In previous reviews I labelled this place as being good for kids, but I’ve decided to amend that to just the older kids now because there’s quite a lot of reading to do, and there are also a few bits and pieces about brothels and prostitutes. But what are the chances of your kids actually reading any of the plaques? Getting your kids to read educational stuff is like trying to make a man read a map.

Worth a visit? Value for money? Good for kids? Easy to get to?

I also recommend… If you enjoy this then try London Bridge Experience (you can walk it in 4 mins); London Dungeon (walk it in 26 mins or travel from London Bridge to Waterloo by tube) and Madame Tussauds (travel from London Bridge to Baker Street by tube). If you enjoy scary attractions then you’ll find some more torture equipment at the Tower of London. Or how about a Jack the Ripper Tour, Ghost Bus Tour or Ghost Tour of Hampton Court?

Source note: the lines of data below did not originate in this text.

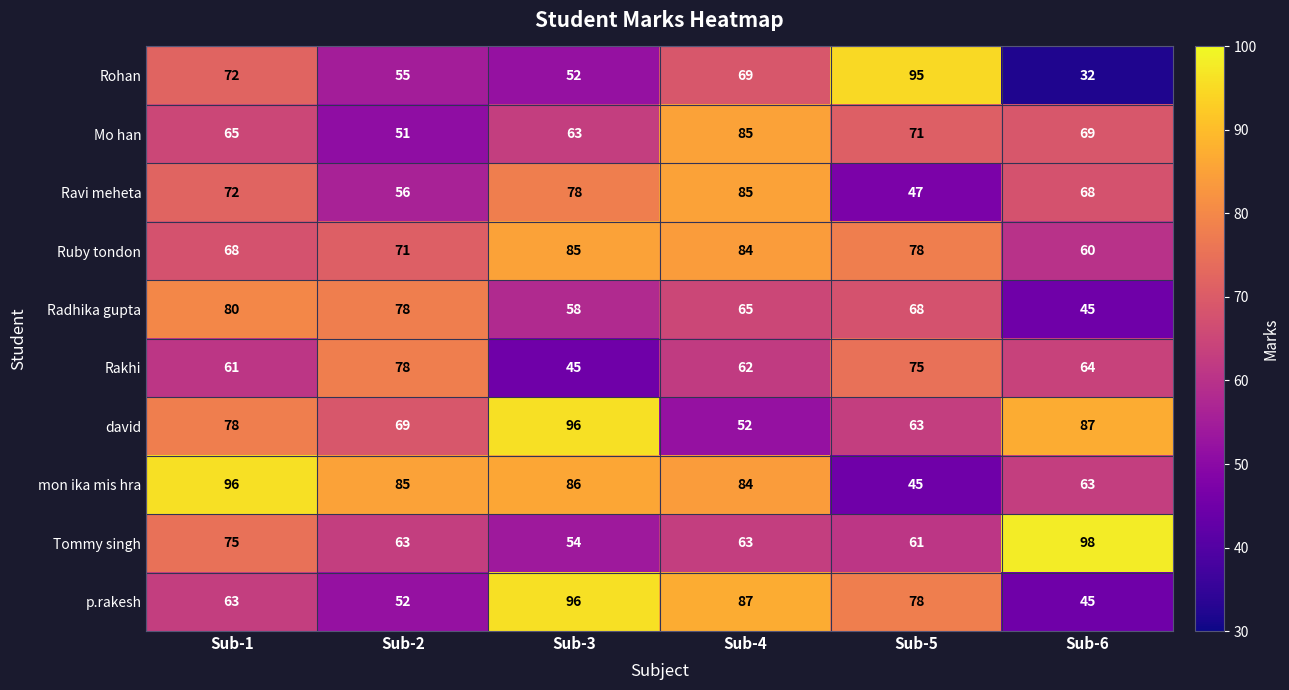

What is the maximum value for Ravi meheta?

85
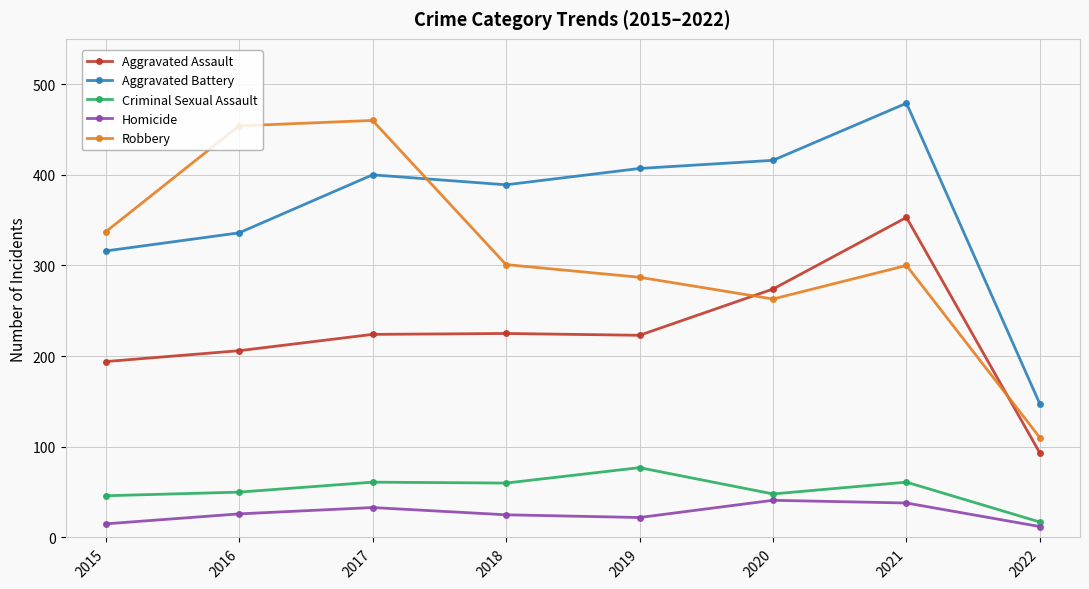

What is the average value of the Robbery series?

314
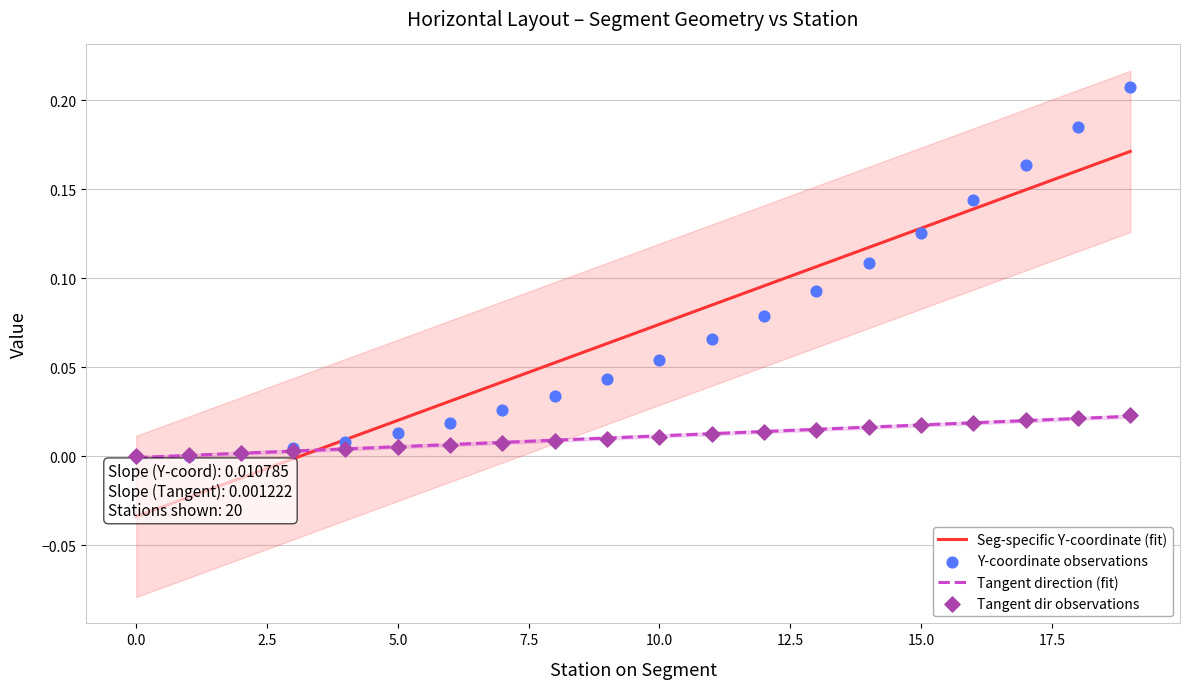

Which series reaches the maximum Y coordinate?

Y-coordinate observations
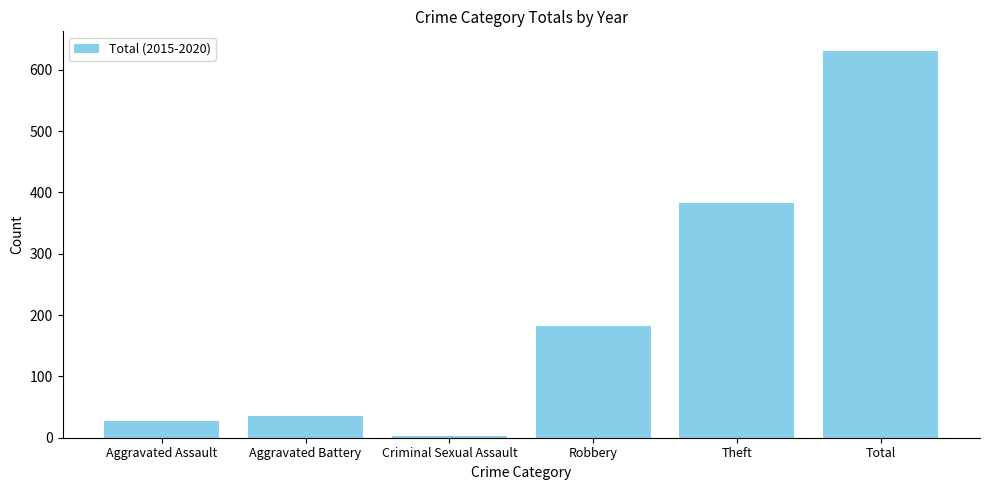

How many distinct data groups are displayed?

1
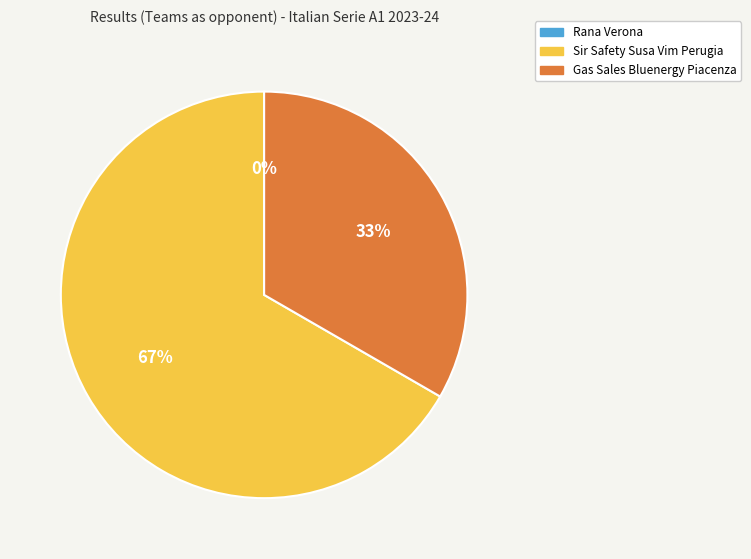

What percentage is the Sir Safety Susa Vim Perugia slice, to the nearest percent?

67%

London Squire bookThe owns and has spent the last decade reviewing the capital’s landmarks, attractions and hotels. His guidebook is available from Amazon

Your comments and questions

Melissa Hello. Would you recommend the Clink Prison Museum for children? We have an 8-year old who will probably enjoy it a lot but I am worried it will give him nightmares! Thanks for your help

Craig Hi Melissa. On their website they say it's suitable for ages 7 years and over, so 8 should be okay. It's mainly waxwork prisoners behind bars. You can see a few being tortured, hung up on chains and stuck in a hole in the ground, but there's nothing too scary. It's quite dark inside and you can hear moans and groans coming out of the speakers etc. There is a fair amount of reading to do, though. Adults will probably want to read the plaques to find out about all the historical stuff like the Bishop of Winchester and Gordon Riots etc, but I doubt a kid that age will be interested. I have quite a soft spot for this place, and think it's worth a visit. It's certainly a lot less scary than the London Dungeon, which might frighten a young kid.

Ben Is it worth booking tickets in advance, or can you just turn up?

Craig Hi Ben. It's always been pretty empty when I've went, so I would say no, but I suppose you might get unlucky and get stuck behind a big group because they put on occasional school tours. You could book in advance to be safe.